32.1. Optimal control#

Optimal control can be recast as a constrained optimization problem, \(J\), where an extreme - optimum - of an objective function must be found, subject to constraints that include the equations of motion. Some constraints may be included into an augmented objective function \(\widetilde{J}\) with the methods of Lagrange multipliers.

Finite time vs. Infinite time horizon.

32.1.1. Generic ODE#

\[\mathbf{M} \dot{\mathbf{x}} = \mathbf{f}(\mathbf{x}, \mathbf{u})\]

The objective function combines (weights) the error on a desired performance and the control input, in order to get the desired behavior with feasible control (that can be provided by actuators, without saturation, avoiding unnecessary high power input and too sharp behavior,…)

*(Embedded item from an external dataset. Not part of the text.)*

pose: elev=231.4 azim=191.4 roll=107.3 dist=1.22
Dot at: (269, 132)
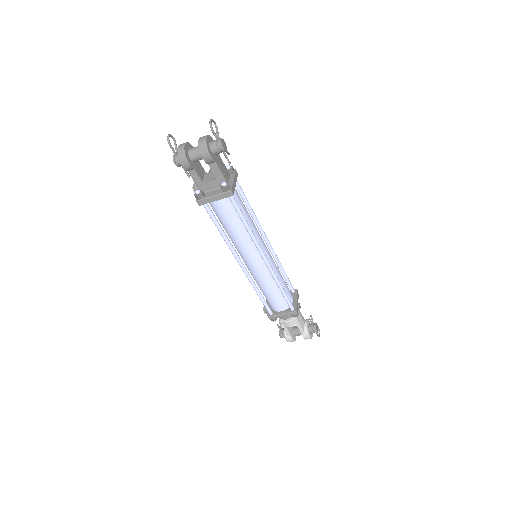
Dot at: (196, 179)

As an example, if the goal of the control \(\mathbf{u}\) is to keep the system around \(\mathbf{x} = \mathbf{0}\), the cost function to be minimized can be designed as

\[\begin{split}J = \int_{t=0}^{T} \dfrac{1}{2} \begin{bmatrix} \mathbf{x}^T & \mathbf{u}^T \end{bmatrix} \begin{bmatrix} \mathbf{Q} & \mathbf{S} \\ \mathbf{S}^T & \mathbf{R} \end{bmatrix} \begin{bmatrix} \mathbf{x} \\ \mathbf{u} \end{bmatrix} \, dt \ .\end{split}\]

32.1.2. LTI#

\[\begin{split}J = \int_{t=0}^{T} \dfrac{1}{2} \begin{bmatrix} \mathbf{x}^T & \mathbf{u}^T \end{bmatrix} \begin{bmatrix} \mathbf{Q} & \mathbf{S} \\ \mathbf{S}^T & \mathbf{R} \end{bmatrix} \begin{bmatrix} \mathbf{x} \\ \mathbf{u} \end{bmatrix} \, dt\end{split}\]
\[\begin{split}\begin{cases} \dot{\mathbf{x}} = \mathbf{A} \mathbf{x} + \mathbf{B} \mathbf{u} \\ \mathbf{y} = \mathbf{C} \mathbf{x} + \mathbf{D} \mathbf{u} \\ \end{cases}\end{split}\]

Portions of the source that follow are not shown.